Monday, July 27, 2009

Your personal, private choices can affect others

Barbara Kay, on legalizing assisted suicide:

As with abortion, if euthanasia and assisted suicide become legal, the voices of those who cling to the "sanctity of life" rubric will be pushed to the margins of public life. They will become pariahs, just as pro-life voices on campuses must fight tooth and nail to be heard.

Ironically, if euthanasia and/or assisted suicide are legalized (philosophically it comes to the same thing), by the time Mr. McKay's "wonderful life" has become less wonderful to the point of chronic pain and suffering, he may find, to his surprise, that against all logic he wishes to "cruelly extend" his life. But he may also find -- nothing could be more logical -- that others around him reproach him, saying no, "life is for the living," and therefore it is unconscionable for him to have such expectations.


Legalizing assisted suicide would mean that hospitals would become places where people are killed, not healed.

(Oh wait, they already kill the unborn).

The medical system would no longer feel obligated to heal people at the end of their lives. Treat that 90-year-old heart attack victim? Why? I'm only going to prolong his suffering and have to euthanize him anyway. Let him die. Why prolong suffering?

Life is not suffering. When you equate life with suffering-- even if you do suffer-- you cheapen life. Treat the problem. Suffering is the problem. Not life. Life is not a cause of suffering. Pain is. Treat the pain.

Always remember that even the most private of acts, when performed by millions of people, are not purely private acts any more. They are social phenomena, that society has an interest in judging, commenting and possibly (though not necessarily) regulating. There are social ramifications beyond the private space where you perform this act. You can't justify every behaviour on the basis of "my body, my choice", which is the self-centred abortion slogan that led to legalizing killing of unborn children. Choices lead to consequences that the rest of society must deal with.

Imagine if millions of people resorted to suicide (unassisted) to solve their problems. An unlikely scenario, but play along with me.

Consider the intense ramifications. Besides the predictable grief, there would be a lot of abandoned responsibilities. It would almost certainly affect the economy. Family life would be disrupted. I'm sure you can imagine other possible, large-scale results.

The point is that this private decision to kill oneself, when performed by millions, can be toxic, even if we grant people "the choice". Could we regulate such a practice? Probably not. But if millions of people perform it, then you can imagine there could be drug traffickers who would profit from this.
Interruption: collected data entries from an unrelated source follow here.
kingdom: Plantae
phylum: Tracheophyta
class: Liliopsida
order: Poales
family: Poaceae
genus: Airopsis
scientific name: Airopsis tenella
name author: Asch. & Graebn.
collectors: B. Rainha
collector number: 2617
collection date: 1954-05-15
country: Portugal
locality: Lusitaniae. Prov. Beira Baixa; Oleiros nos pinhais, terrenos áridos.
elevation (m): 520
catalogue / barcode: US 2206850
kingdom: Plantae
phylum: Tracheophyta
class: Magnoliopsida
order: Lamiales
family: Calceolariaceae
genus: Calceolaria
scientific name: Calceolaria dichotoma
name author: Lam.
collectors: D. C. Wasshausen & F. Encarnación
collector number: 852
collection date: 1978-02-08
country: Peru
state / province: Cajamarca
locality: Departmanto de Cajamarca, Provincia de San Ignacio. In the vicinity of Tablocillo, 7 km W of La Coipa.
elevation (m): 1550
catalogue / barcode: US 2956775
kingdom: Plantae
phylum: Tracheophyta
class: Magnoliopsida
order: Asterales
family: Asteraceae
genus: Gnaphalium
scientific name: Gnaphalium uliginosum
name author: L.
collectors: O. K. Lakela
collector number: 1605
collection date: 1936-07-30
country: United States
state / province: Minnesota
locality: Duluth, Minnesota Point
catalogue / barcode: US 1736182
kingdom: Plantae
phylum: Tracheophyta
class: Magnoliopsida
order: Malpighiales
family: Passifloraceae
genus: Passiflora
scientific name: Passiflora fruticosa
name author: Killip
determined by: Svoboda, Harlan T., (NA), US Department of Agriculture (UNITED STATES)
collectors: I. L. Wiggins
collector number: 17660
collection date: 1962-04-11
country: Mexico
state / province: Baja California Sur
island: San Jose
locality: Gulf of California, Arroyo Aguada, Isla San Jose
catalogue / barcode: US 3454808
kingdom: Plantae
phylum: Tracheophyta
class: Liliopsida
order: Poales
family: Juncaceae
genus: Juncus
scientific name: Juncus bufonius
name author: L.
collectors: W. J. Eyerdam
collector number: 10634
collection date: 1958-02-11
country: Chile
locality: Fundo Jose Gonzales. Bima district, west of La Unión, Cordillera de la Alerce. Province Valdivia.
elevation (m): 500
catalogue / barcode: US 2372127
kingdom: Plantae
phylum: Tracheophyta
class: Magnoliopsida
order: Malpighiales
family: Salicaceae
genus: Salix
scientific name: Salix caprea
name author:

You might imagine people lobbying for safe, legal and affective suicides in hospital so that people who attempt suicide do not have to suffer from botched attempts (and take up valuable hospital space). The funeral industry might benefit.

The structures surrounding the practice-- because these structures always develop around acts such widescale private acts-- benefit, and shut out opposition. "What's it to you if I kill myself-- it's my choice."

Never mind the consequences in the changes in belief and practices around the sanctity of life.

It's the same thing with assisted suicide. Once the medical system benefits from death (which it would, since doctors would be paid for it and it would free up hospital beds) you can imagine different structures erected to satisfy this demand, (like the suicide clinic in Switzerland) and the pressure for old and terminally ill people to die.

You cannot imagine that an individual's choice is the only thing at stake. People think that their individual desire is the only thing that matters, or should. But individual decisions have consequences, tangible and intangible. We shouldn't be fooled into the "my body, my choice" rhetoric.

Sometimes when you allow for bad choices for yourself, you take away choices from others.